▶ Action item
Count every line in the entries that follow where the word "lines" appears, then state only the total.

▶ Saved entries
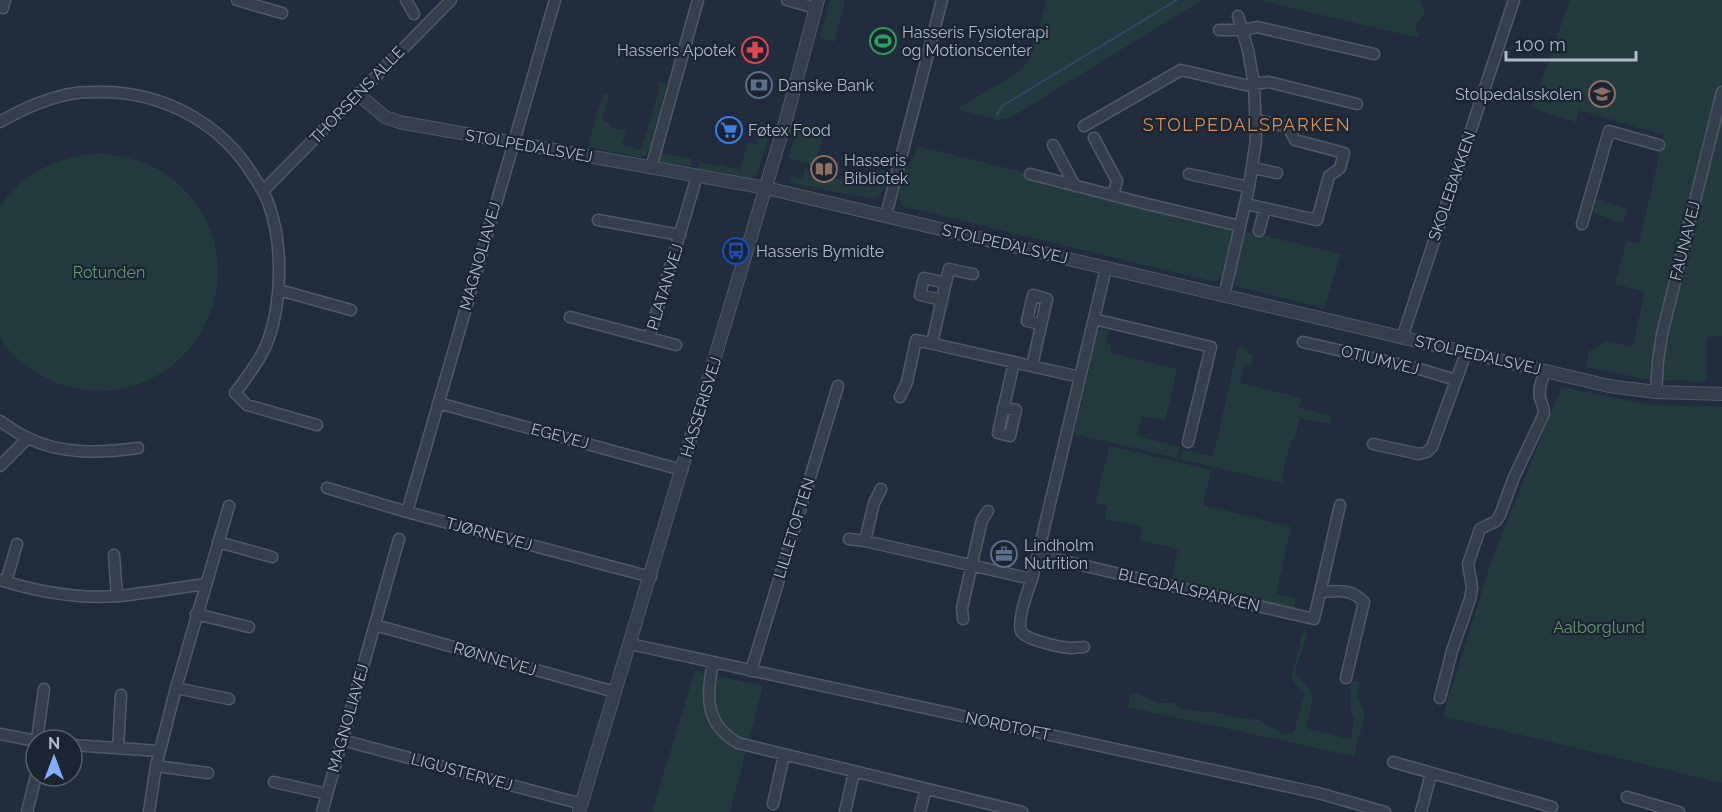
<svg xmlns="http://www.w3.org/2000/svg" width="1722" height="812" font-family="Raleway,sans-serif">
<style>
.green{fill:#233b3f}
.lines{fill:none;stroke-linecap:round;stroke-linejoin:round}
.stream{stroke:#334867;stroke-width:2}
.minor-casing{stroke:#505a69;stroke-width:13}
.tertiary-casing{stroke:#505a69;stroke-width:14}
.minor{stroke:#353f4e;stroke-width:10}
.tertiary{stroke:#353f4e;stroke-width:12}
.labels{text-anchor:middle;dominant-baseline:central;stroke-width:4.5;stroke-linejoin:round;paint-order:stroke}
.poi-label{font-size:16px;fill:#b0bac9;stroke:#1a2433;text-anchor:start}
.street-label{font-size:16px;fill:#b0bac9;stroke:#1a2433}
.park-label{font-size:16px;fill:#659d72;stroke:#1a2433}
.neighbourhood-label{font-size:18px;letter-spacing:1.5px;fill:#de9256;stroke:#1a2433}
</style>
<rect width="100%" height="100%" fill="#212d3e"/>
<path class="green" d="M830 0H845L834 42 820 38Z
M1047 0H1202L1010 118 998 120 957 109 1020 71 1030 58Z
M1258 0H1420L1425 14 1415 24 1419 37H1414Z
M1570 0H1722V336L1707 337 1706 381 1652 380 1586 367 1588 352 1607 341 1632 347 1645 292 1615 284 1627 241 1639 244 1664 135 1579 110 1576 122 1532 108Z
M659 82 667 84 649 149 645 156 640 157 588 147 603 93 609 95 602 120 610 123V127L626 131 622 145 641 150 660 87 657 86Z
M799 121 825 128 815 165 788 158Z
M760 122 772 125 757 175 751 178 697 168 700 162 718 166 719 164 740 170 748 142 756 145 758 142 755 141Z
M918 146 1022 172 1031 178 1233 229 1222 276 1215 282 902 206 897 192 904 163 911 165Z
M98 153C117 155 134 158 151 166 164 171 174 180 184 190 255 259 207 382 110 390 88 392 68 389 48 379 33 372 3 352 0 334 0 323 0 309 0 298 0 268 0 237 0 207 26 170 55 159 98 153Z
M663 153 692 159 691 167 662 162 659 157Z
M805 168 808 169 807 174 813 176 815 171H817V174L874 188 880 170 889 172C887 183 884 194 873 199L790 183 791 176 802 178Z
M1597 199 1628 209 1623 223 1593 213Z
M1244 231 1341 254 1324 308 1235 286V268Z
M1103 329 1111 331 1107 334 1106 342 1111 344 1110 353 1177 369 1165 421 1142 416 1137 436 1180 447 1177 458 1074 434 1098 331Z
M1238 347 1247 349V353L1253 355 1251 365 1246 364 1245 367H1243L1240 383 1302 398 1299 408 1332 416 1330 424 1300 418 1294 440H1291L1282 476 1284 477 1283 483 1180 459 1182 450 1213 457Z
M1562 387 1649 405 1722 407V783L1443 716 1493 556Z
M1109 446 1211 470 1203 505 1291 527 1276 594 1295 598 1296 601 1294 610 1164 580 1165 577 1172 578 1178 549 1140 540 1143 527 1105 519 1107 506 1096 503Z
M1305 632 1307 634 1295 672 1296 676C1320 692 1311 704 1306 728L1351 740 1354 719 1351 711V692L1348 681 1359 682 1357 695 1365 715 1354 756 1128 707 1130 694H1140L1148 699 1159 703H1174L1181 709 1202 712 1209 711 1239 718 1259 720 1284 735 1294 732 1305 693 1294 682 1292 675 1302 635Z
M695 671 763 686 730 812H652Z"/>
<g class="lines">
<path class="stream" d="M997 115 1002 106 1177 0"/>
<defs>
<path id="minor" d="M237 0 282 13
M406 0 414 14
M787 0 815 8
M3 8 5 0
M1219 30H1243L1257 27 1374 54
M0 122C24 108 49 97 76 93 83 92 91 92 99 92 162 91 222 123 254 177 260 186 266 195 269 205 276 225 279 247 279 268 279 296 276 326 263 352 255 367 245 380 235 393L247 405 317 425
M1084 126 1181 70 1245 85 1269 82 1357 104
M1094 138 1117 181 1113 195
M1053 145 1075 186
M651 168 698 0
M1253 168 1277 173
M1030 174 1143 203 1240 226
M1189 174 1249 187
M263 191 451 0
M1246 204 1317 220 1329 176 1340 168 1344 153 1295 140 1288 127 1257 120
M886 215 942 0
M598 220 680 235
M1582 224 1609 131 1659 145
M1259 231 1265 208
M279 290 351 310
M1224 296 1249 187 1256 140 1254 84 1248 50 1238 16
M942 300 920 295 924 278 946 283
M570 317 676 345
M1094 319 1211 347 1188 442
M649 338 697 176
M1402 338 1514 0
M1303 342 1416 368 1456 380
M932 343 949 269 973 274
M1032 366 1047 299 1033 295 1027 321 1041 324
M1656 392 1658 361 1662 334 1722 92
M900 397 907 382 916 340 1080 377
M438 403 682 470
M1003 408 1016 410 1010 436 998 433 1014 362
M0 421C9 427 18 434 28 438 62 455 101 453 138 448
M1373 444 1419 454 1427 452 1432 447 1466 353
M0 466 28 438
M327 488 407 512 651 577
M407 512 555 0
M849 539 865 541 1032 579 1106 268
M865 541 874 503 881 489
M218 542 272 557
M114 555 117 596
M1038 555 1314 619 1340 505
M1032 579C1028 590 1017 621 1021 631 1025 640 1060 647 1070 648 1074 648 1080 647 1084 647
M0 580C38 592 79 599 118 596 147 593 177 588 205 584
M6 582 17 544
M1320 592C1339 591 1350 588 1364 602L1346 678
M196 614 249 627
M963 619 962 608 982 520 988 511
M375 625 615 692
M630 644 1318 793 1385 812
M713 663C706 697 705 724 738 743L1022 812
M751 671 838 386
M176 688 229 699
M1440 698 1452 651 1470 599 1472 587 1468 564 1480 529 1496 521 1500 515 1514 477 1544 414C1544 407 1542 404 1540 398 1538 388 1542 380 1545 371
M0 734 36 741
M37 740 44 689
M342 740 582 804
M72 745 160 751
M118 748 121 695
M1393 762 1552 807
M156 766 208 773
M274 782 327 794
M1627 797 1679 812
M773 804 784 755
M27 812 36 776
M149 812 156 766 176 688 229 506
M322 812 399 539
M845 812 854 772
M920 812 926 789
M1421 812 1431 774"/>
<path id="tertiary" d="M358 94 385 117 399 122 766 188 1609 386 1656 392 1722 394
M579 812 787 116 818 0"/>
</defs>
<use href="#minor" class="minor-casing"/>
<use href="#tertiary" class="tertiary-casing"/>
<use href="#minor" class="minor"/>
<use href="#tertiary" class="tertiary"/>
</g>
<defs>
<symbol id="stadium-ring" viewBox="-11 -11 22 22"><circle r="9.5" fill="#1a2433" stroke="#2e9e5b" stroke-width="1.5"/><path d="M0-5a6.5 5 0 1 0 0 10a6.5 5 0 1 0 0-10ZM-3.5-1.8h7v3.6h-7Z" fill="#2e9e5b"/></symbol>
<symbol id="pharmacy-ring" viewBox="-11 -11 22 22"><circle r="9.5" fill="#1a2433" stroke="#e0444e" stroke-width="1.5"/><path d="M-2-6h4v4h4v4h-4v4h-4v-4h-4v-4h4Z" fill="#e0444e"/></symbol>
<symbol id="bank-ring" viewBox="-11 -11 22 22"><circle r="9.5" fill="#1a2433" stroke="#5c6f8a" stroke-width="1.5"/><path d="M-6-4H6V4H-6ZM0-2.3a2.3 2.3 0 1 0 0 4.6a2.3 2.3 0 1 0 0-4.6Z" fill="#5c6f8a"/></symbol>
<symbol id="school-ring" viewBox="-11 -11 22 22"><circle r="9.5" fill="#1a2433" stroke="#8d6e63" stroke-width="1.5"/><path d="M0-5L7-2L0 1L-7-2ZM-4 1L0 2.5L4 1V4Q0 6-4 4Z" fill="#8d6e63"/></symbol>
<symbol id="supermarket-ring" viewBox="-11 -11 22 22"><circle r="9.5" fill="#1a2433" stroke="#3f7fe0" stroke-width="1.5"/><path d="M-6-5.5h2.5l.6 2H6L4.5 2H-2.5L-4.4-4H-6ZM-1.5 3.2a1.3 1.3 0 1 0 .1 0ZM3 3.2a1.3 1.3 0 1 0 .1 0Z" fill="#3f7fe0"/></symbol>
<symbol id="library-ring" viewBox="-11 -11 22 22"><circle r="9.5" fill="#1a2433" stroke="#8d6e63" stroke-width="1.5"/><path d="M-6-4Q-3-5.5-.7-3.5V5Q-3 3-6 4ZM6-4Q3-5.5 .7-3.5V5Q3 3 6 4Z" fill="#8d6e63"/></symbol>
<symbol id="bus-ring" viewBox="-11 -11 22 22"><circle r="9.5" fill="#1a2433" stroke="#1a4fb4" stroke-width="1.5"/><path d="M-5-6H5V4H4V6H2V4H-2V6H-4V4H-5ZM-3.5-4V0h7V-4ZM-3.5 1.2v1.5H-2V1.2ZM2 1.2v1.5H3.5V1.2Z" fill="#1a4fb4"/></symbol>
<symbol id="office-ring" viewBox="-11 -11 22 22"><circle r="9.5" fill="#1a2433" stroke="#5c6f8a" stroke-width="1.5"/><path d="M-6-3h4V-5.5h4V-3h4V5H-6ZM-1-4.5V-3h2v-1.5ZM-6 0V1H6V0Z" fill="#5c6f8a"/></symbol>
</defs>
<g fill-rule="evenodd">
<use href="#stadium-ring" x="868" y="26" width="30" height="30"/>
<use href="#pharmacy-ring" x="740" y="35" width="30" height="30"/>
<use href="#bank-ring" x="744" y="70" width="30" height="30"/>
<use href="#school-ring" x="1587" y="79" width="30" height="30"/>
<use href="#supermarket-ring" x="714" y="115" width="30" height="30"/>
<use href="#library-ring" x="809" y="154" width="30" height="30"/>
<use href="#bus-ring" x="721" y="236" width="30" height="30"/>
<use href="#office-ring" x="989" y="539" width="30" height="30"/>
</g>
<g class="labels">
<g class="poi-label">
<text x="902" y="32">Hasseris Fysioterapi<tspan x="902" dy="18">og Motionscenter</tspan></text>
<text x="736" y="50" text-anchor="end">Hasseris Apotek</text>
<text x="778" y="85">Danske Bank</text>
<text x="1582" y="94" text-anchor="end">Stolpedalsskolen</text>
<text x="748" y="130">Føtex Food</text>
<text x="844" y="160">Hasseris<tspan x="844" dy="18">Bibliotek</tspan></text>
<text x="756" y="251">Hasseris Bymidte</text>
<text x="1024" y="545">Lindholm<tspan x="1024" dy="18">Nutrition</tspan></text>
</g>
<g class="street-label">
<text transform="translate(357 95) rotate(-46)">THORSENS ALLE</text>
<text transform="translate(529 146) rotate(10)">STOLPEDALSVEJ</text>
<text transform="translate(1452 186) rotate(-71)">SKOLEBAKKEN</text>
<text transform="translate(1685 241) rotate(-76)">FAUNAVEJ</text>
<text transform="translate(1005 244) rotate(13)">STOLPEDALSVEJ</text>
<text transform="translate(480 256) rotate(-74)">MAGNOLIAVEJ</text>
<text transform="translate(665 287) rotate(-73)">PLATANVEJ</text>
<text transform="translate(1478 355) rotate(13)">STOLPEDALSVEJ</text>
<text transform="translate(1380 360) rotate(14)">OTIUMVEJ</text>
<text transform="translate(701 407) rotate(-73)">HASSERISVEJ</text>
<text transform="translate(560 436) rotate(15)">EGEVEJ</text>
<text transform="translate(794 528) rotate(-73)">LILLETOFTEN</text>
<text transform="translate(489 534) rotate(15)">TJØRNEVEJ</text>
<text transform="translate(1189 590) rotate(13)">BLEGDALSPARKEN</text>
<text transform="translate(495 659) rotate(16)">RØNNEVEJ</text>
<text transform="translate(348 718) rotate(-74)">MAGNOLIAVEJ</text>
<text transform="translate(1008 726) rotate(12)">NORDTOFT</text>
<text transform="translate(462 772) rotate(15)">LIGUSTERVEJ</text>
</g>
<g class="park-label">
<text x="109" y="272">Rotunden</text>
<text x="1599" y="627">Aalborglund</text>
</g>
<g class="neighbourhood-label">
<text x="1247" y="124">STOLPEDALSPARKEN</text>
</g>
</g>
<g transform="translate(54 758)"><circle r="28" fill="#1a2433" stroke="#56606f" stroke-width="1.5"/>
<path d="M0-4.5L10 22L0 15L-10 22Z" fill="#7fb0ff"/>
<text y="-9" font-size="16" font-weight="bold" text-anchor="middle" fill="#b0bac9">N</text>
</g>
<path d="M1506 51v9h130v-9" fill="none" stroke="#b0bac9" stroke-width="3"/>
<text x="1515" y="51" font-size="18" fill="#b0bac9" stroke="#1a2433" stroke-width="4.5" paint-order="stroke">100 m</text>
</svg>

▶ Solution
2